§ TASK PROMPT:
Restate word for word every line from the one containing "index mcp: (1120, 911)" to the last line of the records below.

§ Extracted data entries:
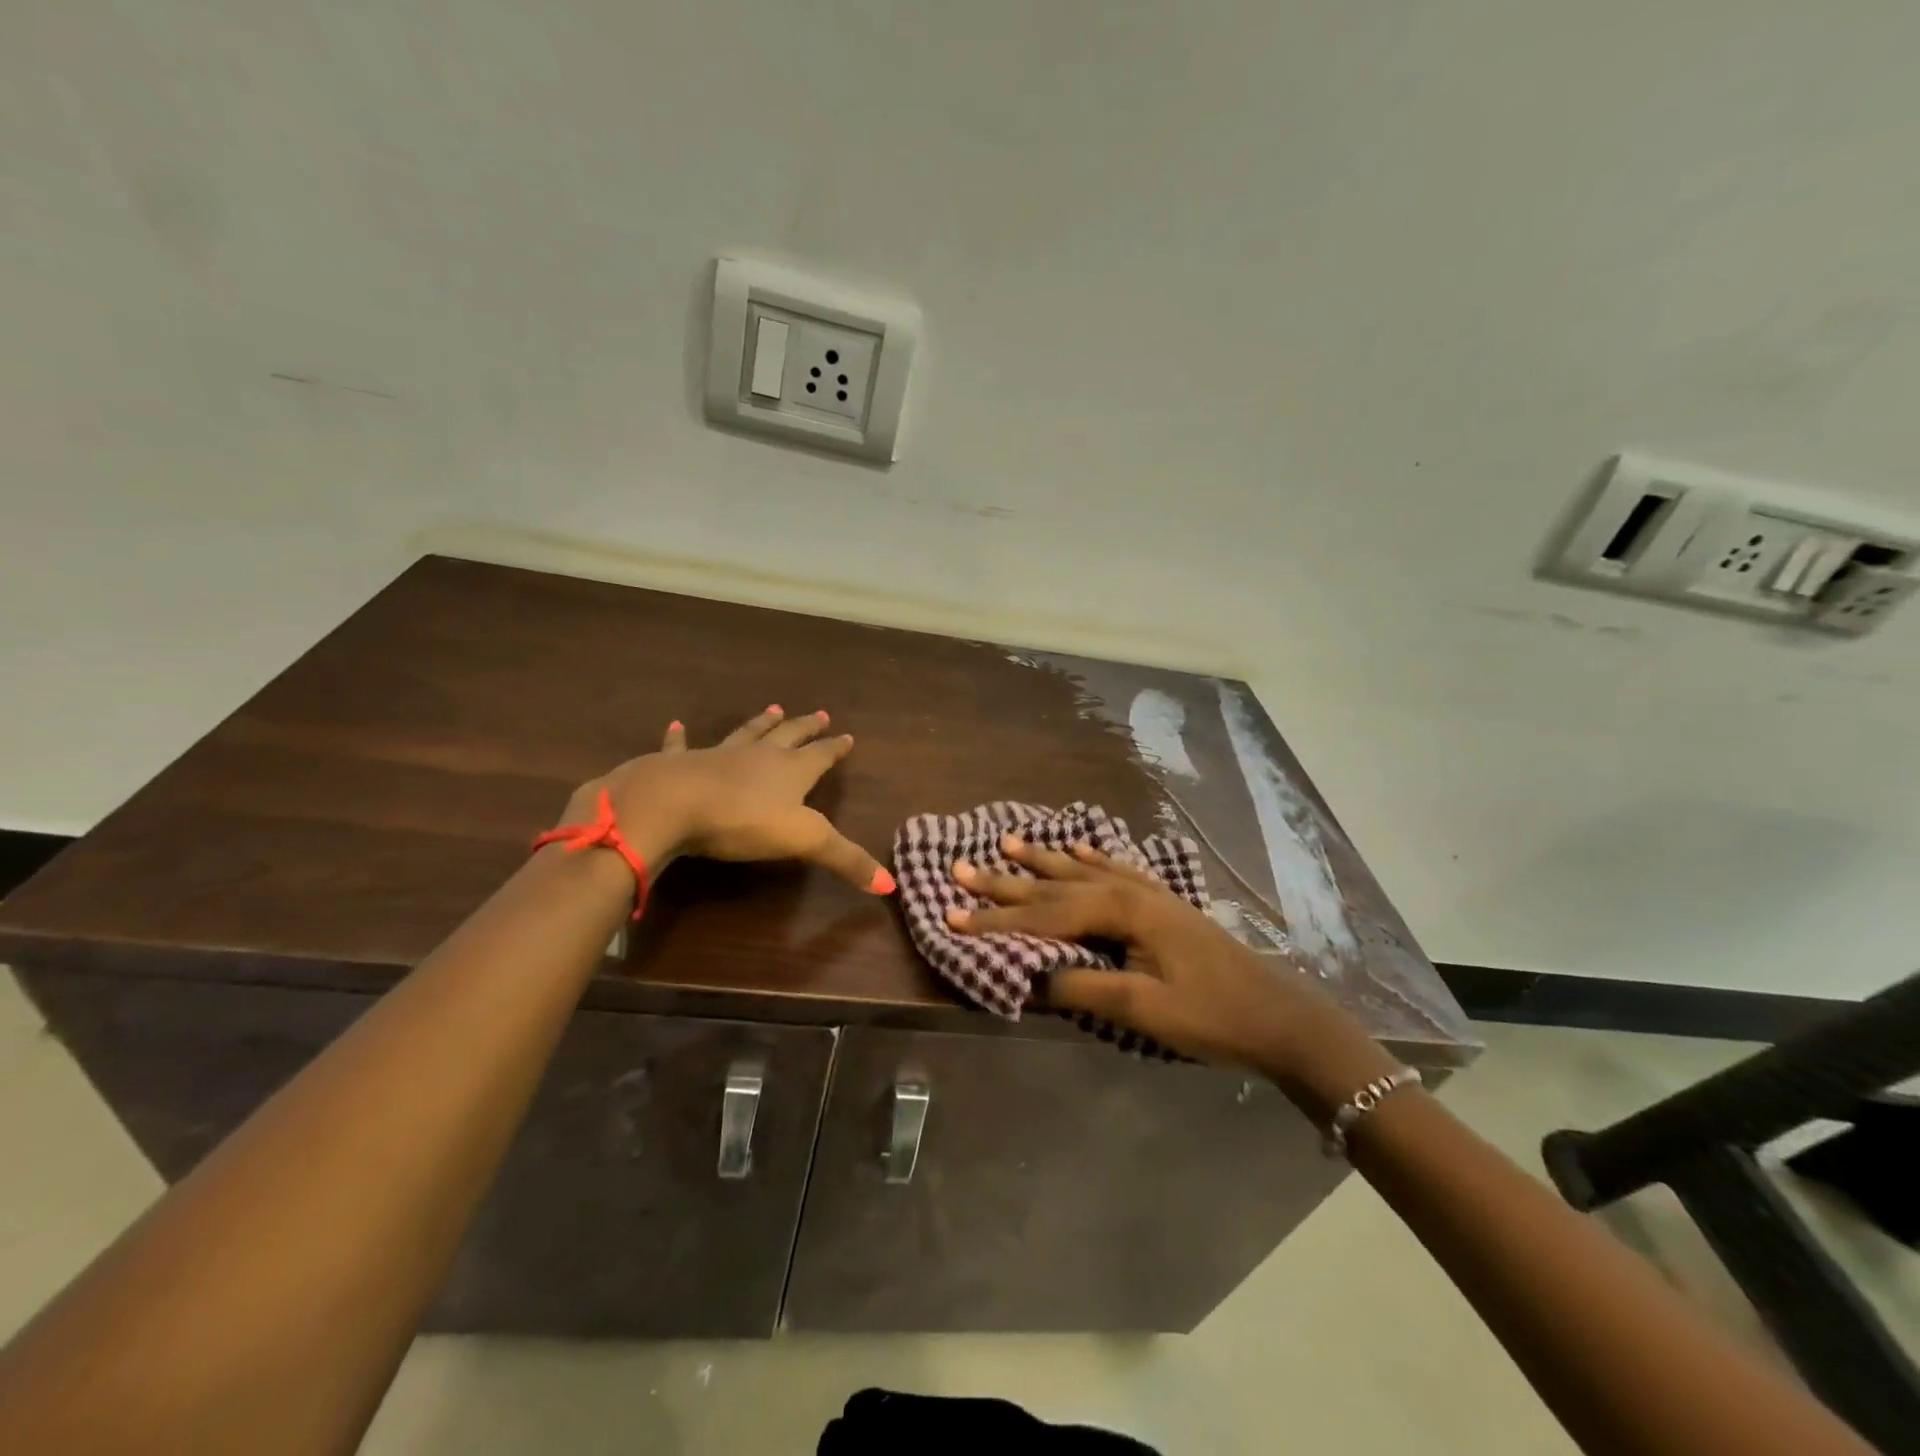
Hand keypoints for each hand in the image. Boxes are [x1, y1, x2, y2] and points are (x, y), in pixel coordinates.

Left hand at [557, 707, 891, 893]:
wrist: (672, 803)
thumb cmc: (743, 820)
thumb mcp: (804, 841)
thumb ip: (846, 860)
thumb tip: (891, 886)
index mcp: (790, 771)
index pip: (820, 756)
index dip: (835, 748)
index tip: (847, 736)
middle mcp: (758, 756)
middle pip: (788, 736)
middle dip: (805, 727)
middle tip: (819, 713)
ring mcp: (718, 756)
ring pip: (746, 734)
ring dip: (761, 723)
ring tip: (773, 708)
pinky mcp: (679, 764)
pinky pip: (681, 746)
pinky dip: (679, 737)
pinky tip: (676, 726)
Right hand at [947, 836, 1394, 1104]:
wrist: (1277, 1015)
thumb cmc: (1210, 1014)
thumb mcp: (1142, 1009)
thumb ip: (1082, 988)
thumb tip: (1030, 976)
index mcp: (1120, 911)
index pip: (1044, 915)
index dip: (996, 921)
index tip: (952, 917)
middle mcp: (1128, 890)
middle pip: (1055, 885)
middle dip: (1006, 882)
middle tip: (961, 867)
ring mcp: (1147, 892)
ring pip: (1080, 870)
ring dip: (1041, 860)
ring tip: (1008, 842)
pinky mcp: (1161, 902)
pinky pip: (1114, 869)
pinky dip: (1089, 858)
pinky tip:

§ RESPONSE BELOW:
index mcp: (1120, 911)
index pip: (1044, 915)
index dip: (996, 921)
index tip: (952, 917)
middle mcp: (1128, 890)
middle pip: (1055, 885)
middle dip: (1006, 882)
middle tip: (961, 867)
ring mcp: (1147, 892)
ring pip: (1080, 870)
ring dip: (1041, 860)
ring tip: (1008, 842)
pinky mcp: (1161, 902)
pinky pip: (1114, 869)
pinky dip: (1089, 858)
pinky tip:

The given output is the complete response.